Yargıtay Kararı 3. Hukuk Dairesi 2010/16854 E. 2010/19516 K. 30.11.2010 T.

YARGITAY KARARI
DAİRE : 3. Hukuk Dairesi
ESAS NO : 2010/16854
KARAR NO : 2010/19516
KARAR TARİHİ : 30.11.2010

MAHKEMESİ :SULH HUKUK MAHKEMESİ

Dava dilekçesinde 2.572 TL alacağın faiz ve masraflarla birlikte davalı taraftan tahsili istenilmiştir. Mahkemece davanın kabulü cihetine gidilmiş, hüküm davalı vekili tarafından temyiz edilmiştir.

Y A R G I T A Y K A R A R I

Temyiz isteminin süresi içinde olduğu anlaşıldıktan sonra dosyadaki bütün kağıtlar okunup gereği düşünüldü.
Davacı dava dilekçesinde, davalı ile sözlü anlaşma yaparak davalıya ait taşınmazın dava dışı 3.kişiye satılmasına aracılık yaptığını bu nedenle 1.450 E.karşılığı 2.572 TL hizmet bedelinin davalıdan tahsilini talep etmiştir.
Davalı vekili cevabında, davalının aracılık hizmeti olarak 550 E. vermeyi vaad ettiğini ve bunuda davacıya ödediğini beyan etmiştir.
Mahkemece; davanın kabulü ile 2.572 TL’nin davalıdan tahsiline karar verilmiş, hükmü davalı vekili temyiz etmiştir.
Dava, gayrimenkul tellallık sözleşmesi gereğince alacak talebine ilişkindir.
Dosya kapsamına göre davalıya ait … dava dışı 3.kişiye satılması için davacı ile davalının aracılık hizmeti (tellallık) konusunda sözlü akit yaptıklarına ilişkin bir ihtilaf bulunmamaktadır.
Ancak, BK.nun 404/3.maddesi gereğince, gayrimenkul tellallık sözleşmesinin hukuken geçerli olabilmesi için sözleşmenin yazılı olarak yapılması zorunludur. Yazılı sözleşmede ise taraflar arasında kararlaştırılan konu ve mahiyetin gösterilmesi, borç altına girenlerin imzalarının bulunması gerekir. Sözleşmenin yazılı olması şartı sözleşmenin geçerlik şartıdır ve mahkemece re’sen nazara alınması gerekir.
Bu nedenle, davada taraflar arasında yazılı tellallık sözleşmesi bulunmadığına göre geçersiz akde dayanarak tellallık ücreti istenemeyeceğinden, mahkemece; davanın reddine karar verilmesi gerekirken davanın esası hakkında hüküm kurulması doğru görülmemiştir.

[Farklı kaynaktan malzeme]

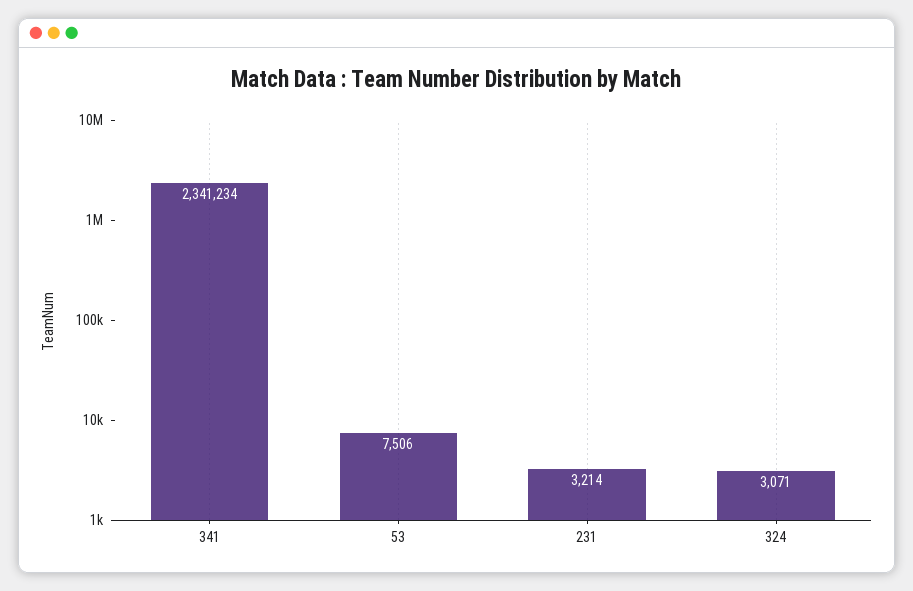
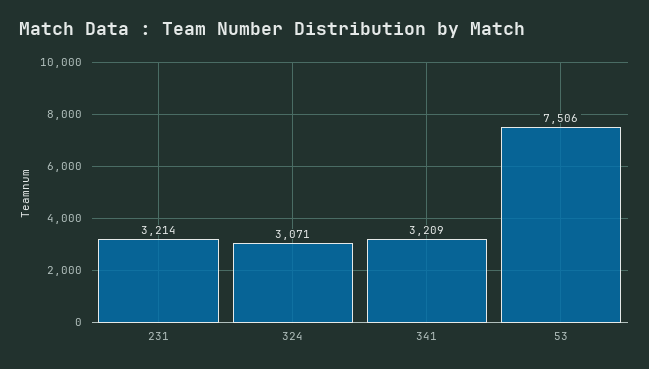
  {
-   "341": 2341234,
+   "341": 3209,
    "53": 7506,
    "231": 3214,
    "324": 3071
  }

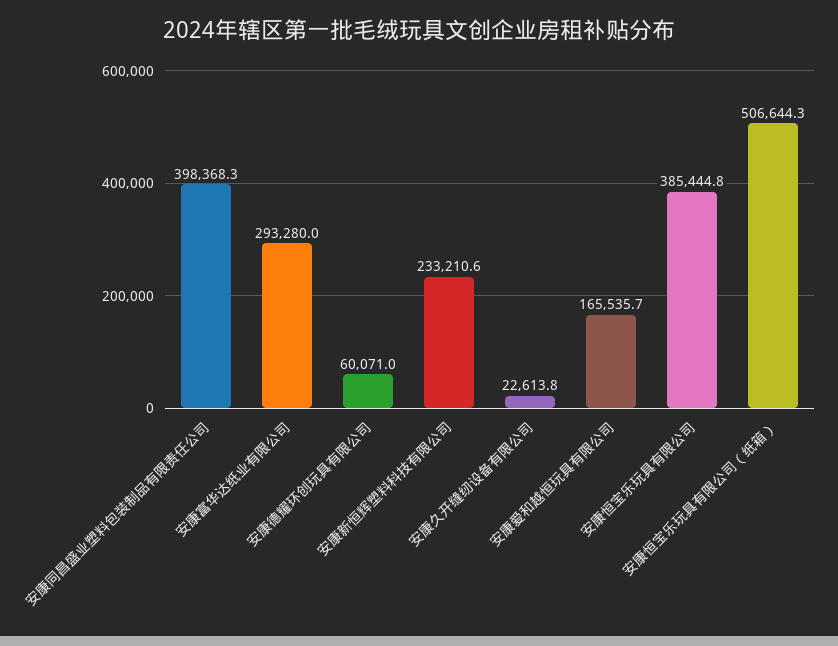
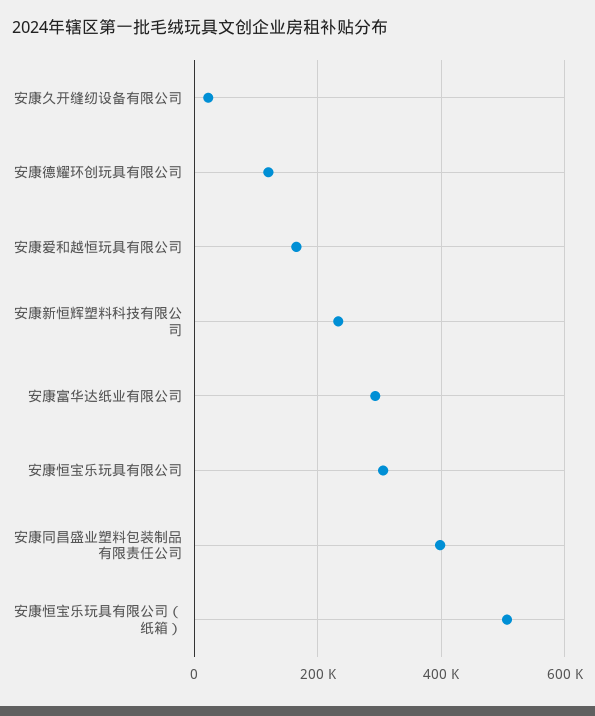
  {
    "安康同昌盛业塑料包装制品有限责任公司": 398368.3,
    "安康富华达纸业有限公司": 293280,
-   "安康德耀环创玩具有限公司": 60071,
+   "安康德耀环创玩具有限公司": 120000,
    "安康新恒辉塑料科技有限公司": 233210.6,
    "安康久开缝纫设备有限公司": 22613.8,
    "安康爱和越恒玩具有限公司": 165535.7,
-   "安康恒宝乐玩具有限公司": 385444.8,
+   "安康恒宝乐玩具有限公司": 300000,
    "安康恒宝乐玩具有限公司（纸箱）": 506644.3
  }

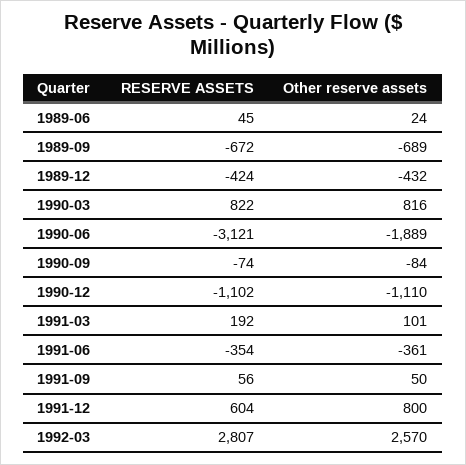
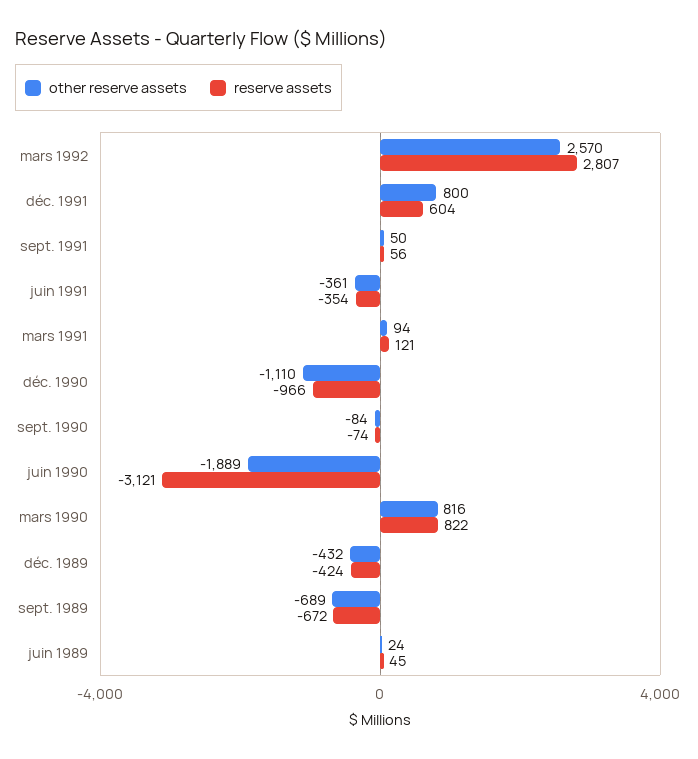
  {
    "RESERVE ASSETS": {
      "1989-06": 45,
      "1989-09": -672,
      "1989-12": -424,
      "1990-03": 822,
      "1990-06": -3121,
      "1990-09": -74,
-     "1990-12": -1102,
+     "1990-12": -966,
-     "1991-03": 192,
+     "1991-03": 121,
      "1991-06": -354,
      "1991-09": 56,
      "1991-12": 604,
      "1992-03": 2807
    },
    "Other reserve assets": {
      "1989-06": 24,
      "1989-09": -689,
      "1989-12": -432,
      "1990-03": 816,
      "1990-06": -1889,
      "1990-09": -84,
      "1990-12": -1110,
-     "1991-03": 101,
+     "1991-03": 94,
      "1991-06": -361,
      "1991-09": 50,
      "1991-12": 800,
      "1992-03": 2570
    }
  }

Bu itibarla yukarıda açıklanan esaslar gözönünde tutulmaksızın yazılı şekilde hüküm tesisi isabetsiz, temyiz itirazları bu nedenlerle yerinde olduğundan kabulü ile hükmün HUMK.nun 428. maddesi gereğince BOZULMASINA ve peşin alınan temyiz harcının istek halinde temyiz edene iadesine, 30.11.2010 tarihinde oybirliğiyle karar verildi.